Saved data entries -

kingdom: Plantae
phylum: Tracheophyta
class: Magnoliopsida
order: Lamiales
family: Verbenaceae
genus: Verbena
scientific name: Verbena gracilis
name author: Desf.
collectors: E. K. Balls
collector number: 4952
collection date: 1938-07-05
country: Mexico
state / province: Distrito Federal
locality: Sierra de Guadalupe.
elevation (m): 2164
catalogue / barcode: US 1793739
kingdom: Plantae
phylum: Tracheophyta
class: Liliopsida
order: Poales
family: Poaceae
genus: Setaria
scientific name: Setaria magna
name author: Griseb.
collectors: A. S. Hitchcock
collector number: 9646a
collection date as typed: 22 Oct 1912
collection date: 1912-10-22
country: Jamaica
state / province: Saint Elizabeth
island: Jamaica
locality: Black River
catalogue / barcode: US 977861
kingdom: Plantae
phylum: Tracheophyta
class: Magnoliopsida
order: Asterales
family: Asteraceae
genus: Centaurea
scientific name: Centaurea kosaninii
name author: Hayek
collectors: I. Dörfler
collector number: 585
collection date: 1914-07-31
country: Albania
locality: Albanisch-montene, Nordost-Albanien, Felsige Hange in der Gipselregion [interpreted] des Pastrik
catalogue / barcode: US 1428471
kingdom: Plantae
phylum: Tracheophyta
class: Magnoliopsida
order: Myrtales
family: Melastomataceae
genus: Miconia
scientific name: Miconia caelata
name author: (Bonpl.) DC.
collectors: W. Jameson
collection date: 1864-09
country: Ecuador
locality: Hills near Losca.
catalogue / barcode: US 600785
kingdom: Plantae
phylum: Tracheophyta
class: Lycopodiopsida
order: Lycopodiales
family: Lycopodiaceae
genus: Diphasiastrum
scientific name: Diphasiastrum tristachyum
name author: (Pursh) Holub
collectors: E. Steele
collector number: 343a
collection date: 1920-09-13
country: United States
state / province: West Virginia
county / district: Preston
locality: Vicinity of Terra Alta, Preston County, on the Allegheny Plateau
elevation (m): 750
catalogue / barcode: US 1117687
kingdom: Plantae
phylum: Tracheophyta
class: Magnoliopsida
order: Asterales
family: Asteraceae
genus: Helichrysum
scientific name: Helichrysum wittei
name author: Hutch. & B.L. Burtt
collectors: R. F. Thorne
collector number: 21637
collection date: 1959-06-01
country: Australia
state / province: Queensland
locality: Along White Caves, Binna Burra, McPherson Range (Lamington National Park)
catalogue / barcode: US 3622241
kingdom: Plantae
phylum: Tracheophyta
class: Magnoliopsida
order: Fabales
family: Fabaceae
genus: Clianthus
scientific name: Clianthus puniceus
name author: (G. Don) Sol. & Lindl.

Description of the task - Could you copy all of the material above line for line, keeping every character the same?

Worked solution -
kingdom: Plantae
phylum: Tracheophyta
class: Magnoliopsida
order: Lamiales
family: Verbenaceae
genus: Verbena
scientific name: Verbena gracilis
name author: Desf.
collectors: E. K. Balls
collector number: 4952
collection date: 1938-07-05
country: Mexico
state / province: Distrito Federal
locality: Sierra de Guadalupe.
elevation (m): 2164
catalogue / barcode: US 1793739
kingdom: Plantae
phylum: Tracheophyta
class: Liliopsida
order: Poales
family: Poaceae
genus: Setaria
scientific name: Setaria magna
name author: Griseb.
collectors: A. S. Hitchcock
collector number: 9646a
collection date as typed: 22 Oct 1912
collection date: 1912-10-22
country: Jamaica
state / province: Saint Elizabeth
island: Jamaica
locality: Black River
catalogue / barcode: US 977861
kingdom: Plantae
phylum: Tracheophyta
class: Magnoliopsida
order: Asterales
family: Asteraceae
genus: Centaurea
scientific name: Centaurea kosaninii
name author: Hayek
collectors: I. Dörfler
collector number: 585
collection date: 1914-07-31
country: Albania
locality: Albanisch-montene, Nordost-Albanien, Felsige Hange in der Gipselregion [interpreted] des Pastrik
catalogue / barcode: US 1428471
kingdom: Plantae
phylum: Tracheophyta
class: Magnoliopsida
order: Myrtales
family: Melastomataceae
genus: Miconia
scientific name: Miconia caelata
name author: (Bonpl.) DC.
collectors: W. Jameson
collection date: 1864-09
country: Ecuador
locality: Hills near Losca.
catalogue / barcode: US 600785
kingdom: Plantae
phylum: Tracheophyta
class: Lycopodiopsida
order: Lycopodiales
family: Lycopodiaceae
genus: Diphasiastrum
scientific name: Diphasiastrum tristachyum
name author: (Pursh) Holub
collectors: E. Steele
collector number: 343a
collection date: 1920-09-13
country: United States
state / province: West Virginia
county / district: Preston
locality: Vicinity of Terra Alta, Preston County, on the Allegheny Plateau
elevation (m): 750
catalogue / barcode: US 1117687
kingdom: Plantae
phylum: Tracheophyta
class: Magnoliopsida
order: Asterales
family: Asteraceae
genus: Helichrysum
scientific name: Helichrysum wittei
name author: Hutch. & B.L. Burtt
collectors: R. F. Thorne
collector number: 21637
collection date: 1959-06-01
country: Australia
state / province: Queensland
locality: Along White Caves, Binna Burra, McPherson Range (Lamington National Park)
catalogue / barcode: US 3622241
kingdom: Plantae
phylum: Tracheophyta
class: Magnoliopsida
order: Fabales
family: Fabaceae
genus: Clianthus
scientific name: Clianthus puniceus
name author: (G. Don) Sol. & Lindl.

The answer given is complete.